Fleet News

Drivers must heed breakdown advice

COMPANY car drivers are putting lives at risk because many of them are unsure of their employers’ policies on breakdowns.

Statistics have shown that many business drivers either do not know what to do in the event of a breakdown, or ignore safety advice given to them.

New research by AA Business Services has shown that half of motorists breaking down on motorways would remain in the vehicle on the hard shoulder.

In one case a businessman refused to leave his car as he was wearing an expensive suit that he did not want to get wet.

Roger Williams, head of major fleets and leasing at AA Business Services, said: ‘Ignoring hard- shoulder breakdown advice is without doubt the worst and most dangerous thing company car drivers can do.

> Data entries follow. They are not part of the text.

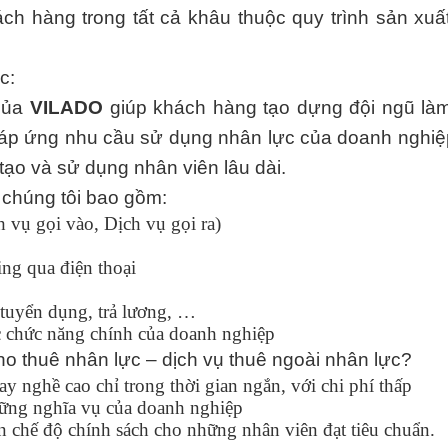
h hàng trong tất cả khâu thuộc quy trình sản xuấ
c:
của
VILADO
giúp khách hàng tạo dựng đội ngũ làm
áp ứng nhu cầu sử dụng nhân lực của doanh nghiệ
tạo và sử dụng nhân viên lâu dài.
 chúng tôi bao gồm:
 vụ gọi vào, Dịch vụ gọi ra)
ing qua điện thoại
tuyển dụng, trả lương, …
 chức năng chính của doanh nghiệp
ho thuê nhân lực – dịch vụ thuê ngoài nhân lực?
ay nghề cao chỉ trong thời gian ngắn, với chi phí thấp
hững nghĩa vụ của doanh nghiệp
n chế độ chính sách cho những nhân viên đạt tiêu chuẩn.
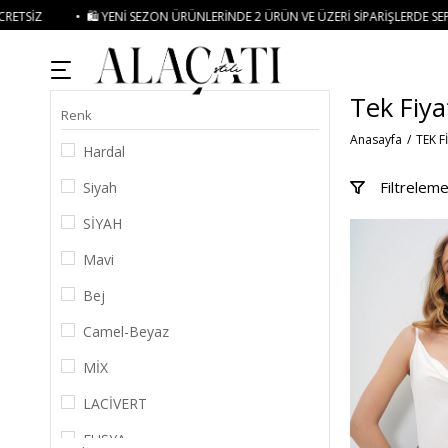
ÜRÜNLERINDE 2 ÜRÜN VE ÜZERI SIPARIŞLERDE SEPETTE
%15 İNDIRIM
• 🚚 KR
Tek Fiy
Renk
Anasayfa
TEK F
Hardal
Filtrelem
Siyah
SİYAH
Mavi
Bej
Camel-Beyaz
MİX
LACİVERT
FUŞYA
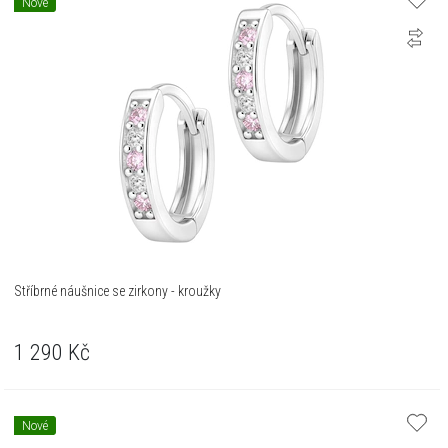
Nové
Stříbrné náušnice se zirkony - kroužky
1 290
Kč
Nové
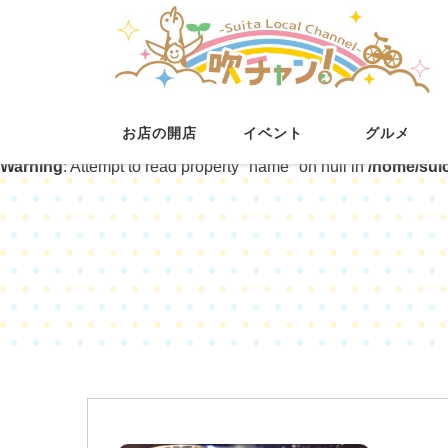
お店の開店
イベント
グルメ
Warning
: Attempt to read property "name" on null in
/home/sui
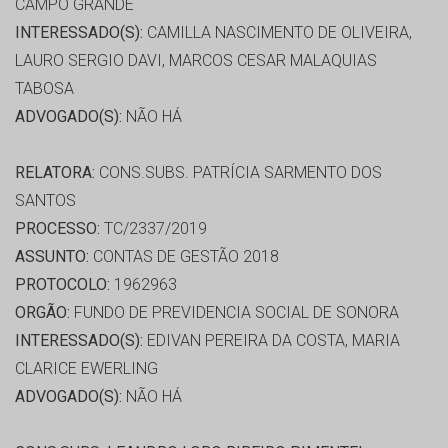
CAMPO GRANDE
INTERESSADO(S):
CAMILLA NASCIMENTO DE OLIVEIRA,
LAURO SERGIO DAVI, MARCOS CESAR MALAQUIAS
TABOSA
ADVOGADO(S):
NÃO HÁ
RELATORA:
CONS.SUBS. PATRÍCIA SARMENTO DOS
SANTOS
PROCESSO:
TC/2337/2019
ASSUNTO:
CONTAS DE GESTÃO 2018
PROTOCOLO:
1962963
ORGÃO:
FUNDO DE PREVIDENCIA SOCIAL DE SONORA
INTERESSADO(S):
EDIVAN PEREIRA DA COSTA, MARIA
CLARICE EWERLING
ADVOGADO(S):
NÃO HÁ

‘Staying in your car leaves you at risk of being involved in a collision with passing vehicles, but still a frightening number of drivers take this gamble.’

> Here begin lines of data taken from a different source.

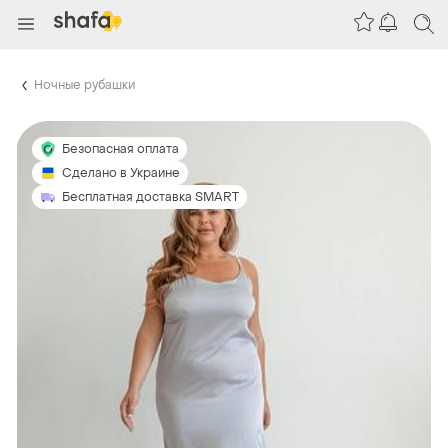
Ночные рубашки
Безопасная оплата
Сделано в Украине
Бесплатная доставка SMART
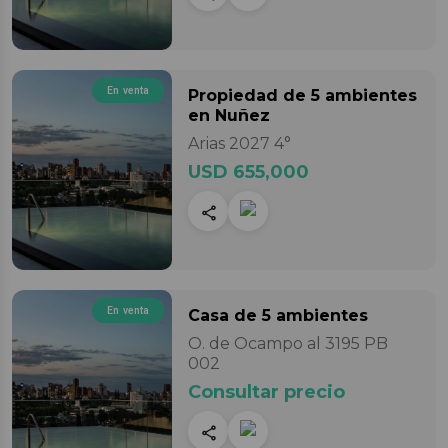
En venta
Propiedad
de 5 ambientes
en Nuñez
Arias 2027 4°
USD 655,000
En venta
Casa
de 5 ambientes
O. de Ocampo al 3195 PB
002
Consultar precio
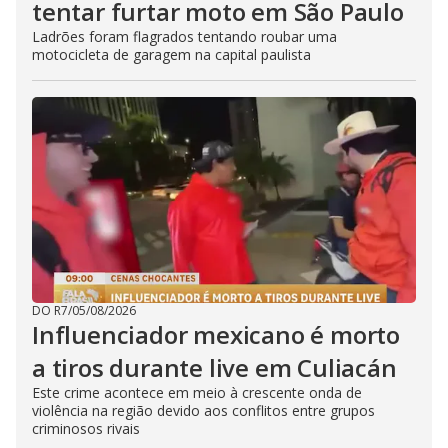
tentar furtar moto em São Paulo
Ladrões foram flagrados tentando roubar uma
motocicleta de garagem na capital paulista
DO R7
/
05/08/2026
Influenciador mexicano é morto
a tiros durante live em Culiacán
Este crime acontece em meio à crescente onda de
violência na região devido aos conflitos entre grupos
criminosos rivais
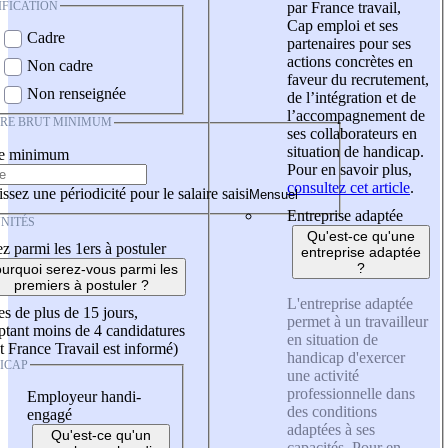
IFICATION
par France travail,
Cap emploi et ses
Cadre
partenaires pour ses
actions concrètes en
Non cadre
faveur du recrutement,
Non renseignée
de l’intégration et de
l’accompagnement de
IRE BRUT MINIMUM
ses collaborateurs en
situation de handicap.
re minimum
Pour en savoir plus,
consultez cet article
.
ssez une périodicité pour le salaire saisi
Entreprise adaptée
NITÉS
Qu'est-ce qu'une
z parmi les 1ers à postuler
entreprise adaptée
?
urquoi serez-vous parmi les
premiers à postuler ?
L'entreprise adaptée
es de plus de 15 jours,
permet à un travailleur
tant moins de 4 candidatures
en situation de
t France Travail est informé)
handicap d'exercer
ICAP
une activité
professionnelle dans
Employeur handi-
des conditions
engagé
adaptées à ses
Qu'est-ce qu'un
capacités. Pour en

The study also revealed one driver tried to change a wheel in the inside lane of the M6 while others wandered alone on badly-lit backstreets after an accident.

Williams added: ‘Company car drivers are among the worst offenders, either because they haven’t been given advice about what to do, or because it isn’t their vehicle and they haven’t considered what to do if they break down.’

The AA’s advice includes pulling on to the hard shoulder as far left as possible, turning the wheels to the left to avoid the car being shunted onto the carriageway and leaving sidelights and hazard lights on.

They also advise stopping near an emergency phone, leaving the vehicle by the left-hand door and wearing a reflective jacket, but not using reflective triangles due to the risk involved in walking along the hard shoulder.

Stranded motorists should keep away from the carriageway, up the bank or behind a barrier if possible, and must not attempt what appear to be simple repairs.